++++ SELECTED PASSAGE ++++
The price of all precious metals plummeted on Friday and again on Monday as investors sort to liquidate profitable positions to raise cash.
Gold, in particular, has been the victim of its own success, rising strongly this quarter on the back of growing investor anxiety about the wider economy.
Longer-held positions were showing a healthy profit. So, when investors faced demands for margin calls on falling equities, the first place they turned to was to take profits on precious metals and cover the margin calls.
Gold dropped 9% last week in its worst weekly performance since 1983, the Financial Times reported, losing some $237 from its year high of $1,703 on March 9.
Gold was trading at $1,505 on Monday afternoon but hit a low of $1,466 before staging a small recovery above $1,470 today.
Platinum and silver have been badly battered, too.
Platinum fell 26% to $588 on Monday, while silver fell 12% to $12.96.
Not only were profits being taken, but both metals are seen as heavily dependent on industrial demand (platinum in autocatalysts and silver in electronics). With industrial activity certain to be hit by the impact of virus-related shutdowns and supply chain disruption, the short-term prospects for both metals appears bleak.
++++ DATA ++++
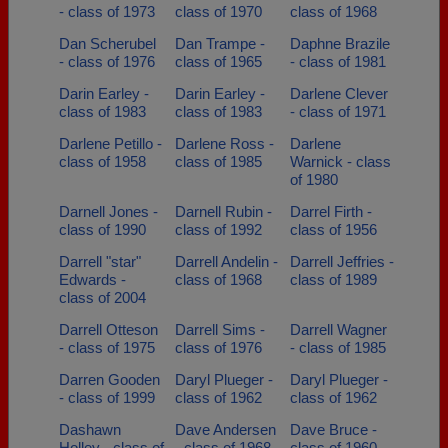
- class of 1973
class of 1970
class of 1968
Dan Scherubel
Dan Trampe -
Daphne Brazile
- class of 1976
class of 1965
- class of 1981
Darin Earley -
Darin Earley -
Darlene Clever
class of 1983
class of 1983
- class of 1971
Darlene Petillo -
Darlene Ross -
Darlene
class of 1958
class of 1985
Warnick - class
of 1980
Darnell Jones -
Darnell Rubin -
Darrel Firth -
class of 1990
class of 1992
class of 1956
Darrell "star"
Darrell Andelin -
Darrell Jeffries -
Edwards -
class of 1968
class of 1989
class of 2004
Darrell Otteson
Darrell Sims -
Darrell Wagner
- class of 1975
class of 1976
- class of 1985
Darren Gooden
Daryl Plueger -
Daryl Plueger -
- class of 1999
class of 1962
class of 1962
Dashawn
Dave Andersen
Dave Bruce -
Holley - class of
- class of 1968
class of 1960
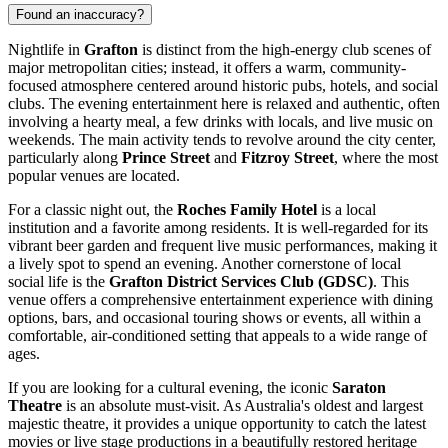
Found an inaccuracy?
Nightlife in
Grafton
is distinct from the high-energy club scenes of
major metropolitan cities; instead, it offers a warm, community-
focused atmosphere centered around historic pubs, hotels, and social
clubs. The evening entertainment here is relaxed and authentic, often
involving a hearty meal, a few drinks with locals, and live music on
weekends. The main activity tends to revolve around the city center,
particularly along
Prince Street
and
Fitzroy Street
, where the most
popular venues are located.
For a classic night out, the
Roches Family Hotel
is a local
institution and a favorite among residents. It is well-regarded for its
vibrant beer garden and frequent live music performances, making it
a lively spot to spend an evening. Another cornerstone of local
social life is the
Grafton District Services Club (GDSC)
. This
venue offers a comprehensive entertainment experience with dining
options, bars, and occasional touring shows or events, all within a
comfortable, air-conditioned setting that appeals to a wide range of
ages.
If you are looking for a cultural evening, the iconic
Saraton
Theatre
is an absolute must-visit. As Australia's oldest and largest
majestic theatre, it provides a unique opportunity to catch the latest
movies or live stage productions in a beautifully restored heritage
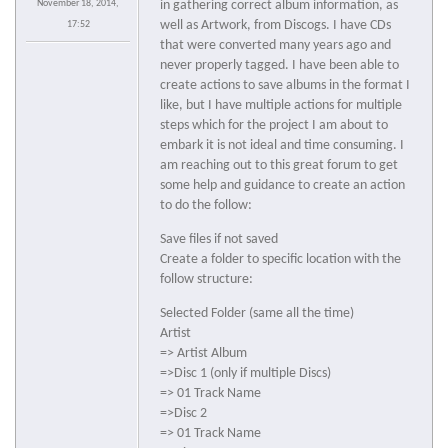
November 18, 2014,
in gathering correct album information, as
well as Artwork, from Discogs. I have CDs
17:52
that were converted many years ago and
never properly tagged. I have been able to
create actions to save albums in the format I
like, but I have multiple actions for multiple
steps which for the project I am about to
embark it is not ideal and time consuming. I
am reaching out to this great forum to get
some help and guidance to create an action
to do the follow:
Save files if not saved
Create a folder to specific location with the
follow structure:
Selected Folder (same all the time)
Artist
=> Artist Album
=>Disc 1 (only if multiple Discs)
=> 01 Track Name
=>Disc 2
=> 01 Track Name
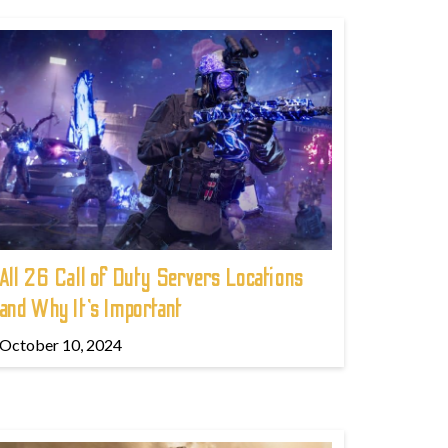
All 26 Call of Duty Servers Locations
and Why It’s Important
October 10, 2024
++++
++++ DATA ++++
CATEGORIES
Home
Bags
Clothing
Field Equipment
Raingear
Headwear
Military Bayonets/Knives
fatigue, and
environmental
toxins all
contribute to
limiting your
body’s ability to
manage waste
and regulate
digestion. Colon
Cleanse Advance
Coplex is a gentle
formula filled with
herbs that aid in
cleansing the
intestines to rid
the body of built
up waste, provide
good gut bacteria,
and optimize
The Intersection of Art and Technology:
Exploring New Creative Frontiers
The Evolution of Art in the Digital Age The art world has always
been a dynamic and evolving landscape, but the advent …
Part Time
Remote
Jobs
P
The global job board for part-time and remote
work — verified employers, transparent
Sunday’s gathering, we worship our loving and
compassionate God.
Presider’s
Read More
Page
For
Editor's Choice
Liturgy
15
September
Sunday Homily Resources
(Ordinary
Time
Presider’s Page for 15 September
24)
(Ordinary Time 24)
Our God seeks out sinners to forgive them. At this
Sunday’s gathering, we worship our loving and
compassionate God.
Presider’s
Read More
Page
++++
++++ DATA ++++
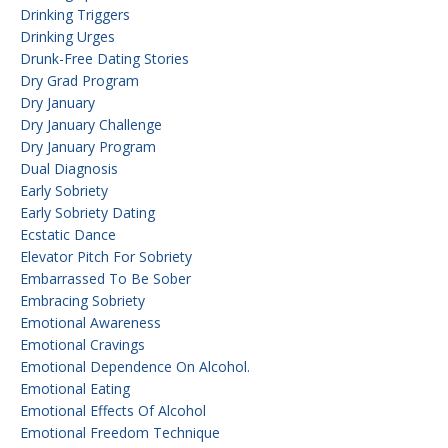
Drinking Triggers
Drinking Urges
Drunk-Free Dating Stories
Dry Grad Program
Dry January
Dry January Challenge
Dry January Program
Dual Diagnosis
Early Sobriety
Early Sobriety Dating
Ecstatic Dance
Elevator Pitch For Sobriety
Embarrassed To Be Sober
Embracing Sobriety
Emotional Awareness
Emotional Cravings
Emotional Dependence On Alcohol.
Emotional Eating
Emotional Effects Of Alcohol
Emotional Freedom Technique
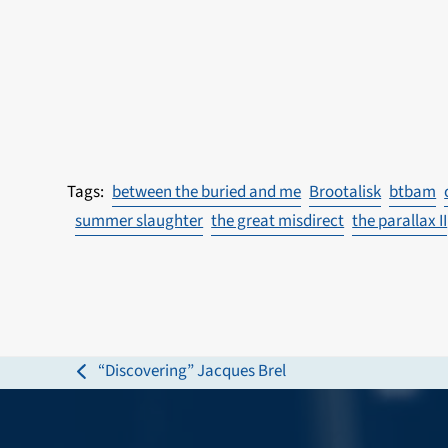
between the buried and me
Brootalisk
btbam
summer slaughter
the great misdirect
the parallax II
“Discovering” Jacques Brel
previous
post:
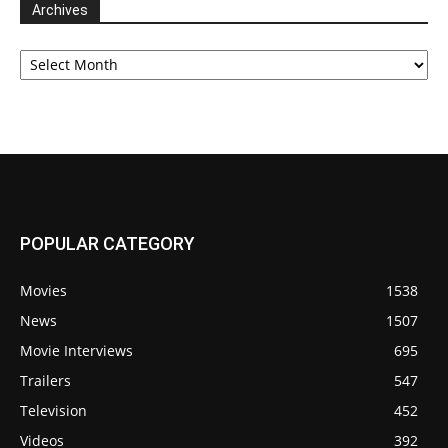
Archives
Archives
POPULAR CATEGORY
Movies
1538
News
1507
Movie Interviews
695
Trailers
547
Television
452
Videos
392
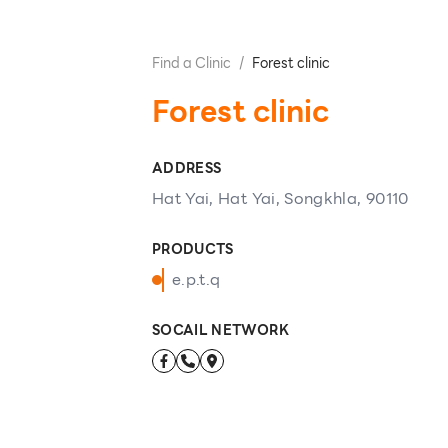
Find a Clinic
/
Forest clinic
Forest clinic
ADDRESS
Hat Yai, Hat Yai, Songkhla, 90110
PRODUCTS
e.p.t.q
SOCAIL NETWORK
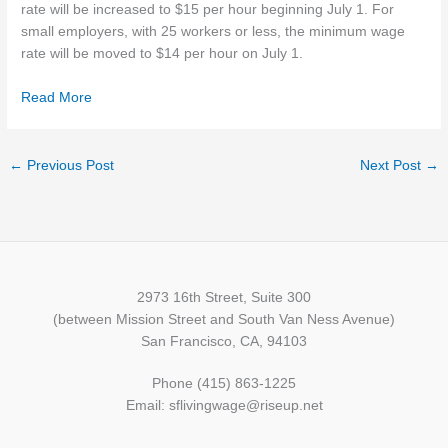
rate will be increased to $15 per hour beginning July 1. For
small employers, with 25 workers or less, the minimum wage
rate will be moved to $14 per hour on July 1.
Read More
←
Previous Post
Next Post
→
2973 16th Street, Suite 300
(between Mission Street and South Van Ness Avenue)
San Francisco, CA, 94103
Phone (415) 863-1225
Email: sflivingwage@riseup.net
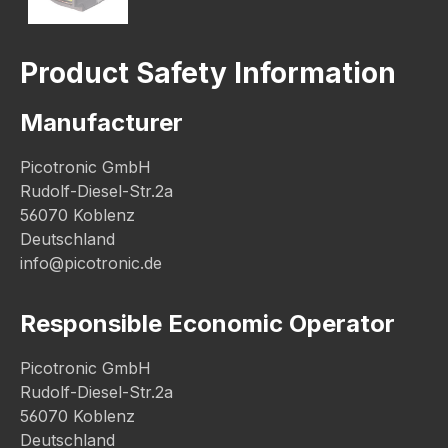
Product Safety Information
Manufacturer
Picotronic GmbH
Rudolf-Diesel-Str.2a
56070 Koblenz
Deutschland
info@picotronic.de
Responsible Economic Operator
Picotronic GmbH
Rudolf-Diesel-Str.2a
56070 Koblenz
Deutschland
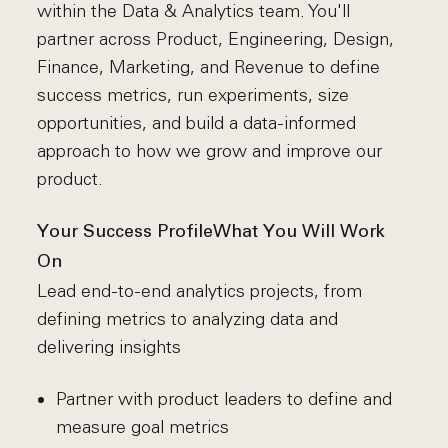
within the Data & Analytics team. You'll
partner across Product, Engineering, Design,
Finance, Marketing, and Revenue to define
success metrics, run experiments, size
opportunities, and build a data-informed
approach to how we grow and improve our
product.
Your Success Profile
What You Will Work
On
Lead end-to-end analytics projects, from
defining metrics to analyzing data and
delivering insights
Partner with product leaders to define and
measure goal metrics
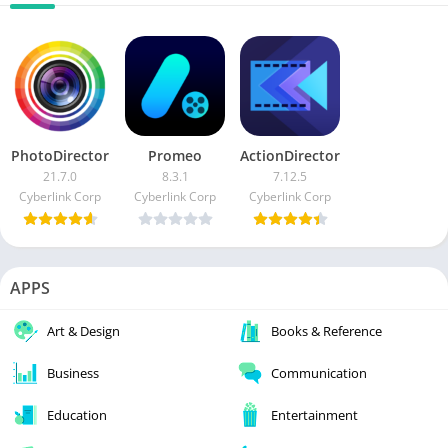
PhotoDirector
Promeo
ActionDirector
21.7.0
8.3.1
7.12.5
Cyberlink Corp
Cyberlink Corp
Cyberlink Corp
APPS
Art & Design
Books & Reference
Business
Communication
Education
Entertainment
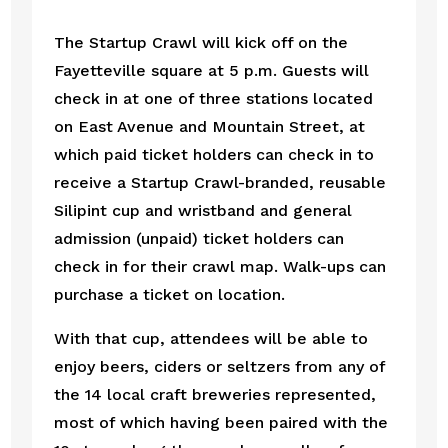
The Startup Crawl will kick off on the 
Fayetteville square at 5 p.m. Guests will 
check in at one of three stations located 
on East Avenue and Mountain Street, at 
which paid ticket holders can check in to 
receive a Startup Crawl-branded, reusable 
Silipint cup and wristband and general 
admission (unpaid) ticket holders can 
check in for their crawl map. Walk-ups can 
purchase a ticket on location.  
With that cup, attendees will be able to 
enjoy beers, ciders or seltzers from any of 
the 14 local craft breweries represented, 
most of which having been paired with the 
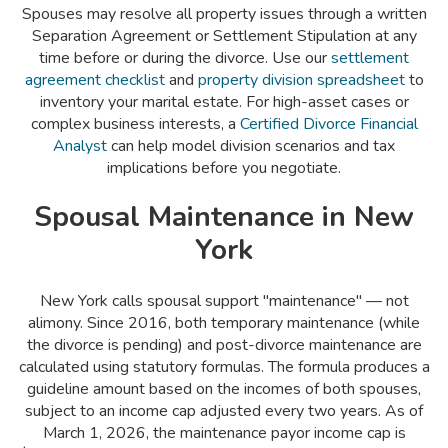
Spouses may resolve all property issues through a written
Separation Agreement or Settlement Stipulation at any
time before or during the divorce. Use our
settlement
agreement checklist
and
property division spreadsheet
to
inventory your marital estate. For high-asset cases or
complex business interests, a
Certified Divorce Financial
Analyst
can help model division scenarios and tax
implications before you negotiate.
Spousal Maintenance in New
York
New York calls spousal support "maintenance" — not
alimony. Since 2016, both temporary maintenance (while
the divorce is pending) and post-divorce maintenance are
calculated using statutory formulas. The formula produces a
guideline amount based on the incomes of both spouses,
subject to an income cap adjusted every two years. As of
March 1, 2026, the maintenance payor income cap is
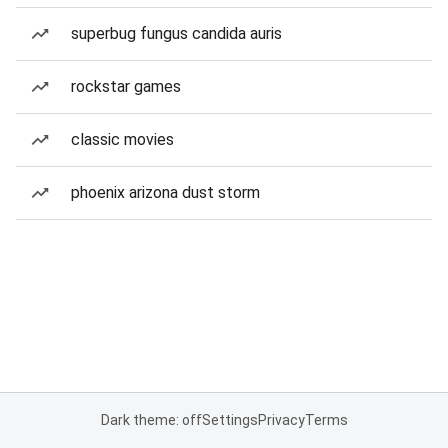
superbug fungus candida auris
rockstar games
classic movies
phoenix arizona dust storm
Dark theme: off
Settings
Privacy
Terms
++++
■ **WORK REQUEST**
Copy out, word for word, the stretch of the precious metals report above that begins with the words containing "Platinum and silver" and ends with "metals appears bleak.".

■ **ANSWER AREA**
Platinum and silver have been badly battered, too.
Platinum fell 26% to $588 on Monday, while silver fell 12% to $12.96.
Not only were profits being taken, but both metals are seen as heavily dependent on industrial demand (platinum in autocatalysts and silver in electronics). With industrial activity certain to be hit by the impact of virus-related shutdowns and supply chain disruption, the short-term prospects for both metals appears bleak.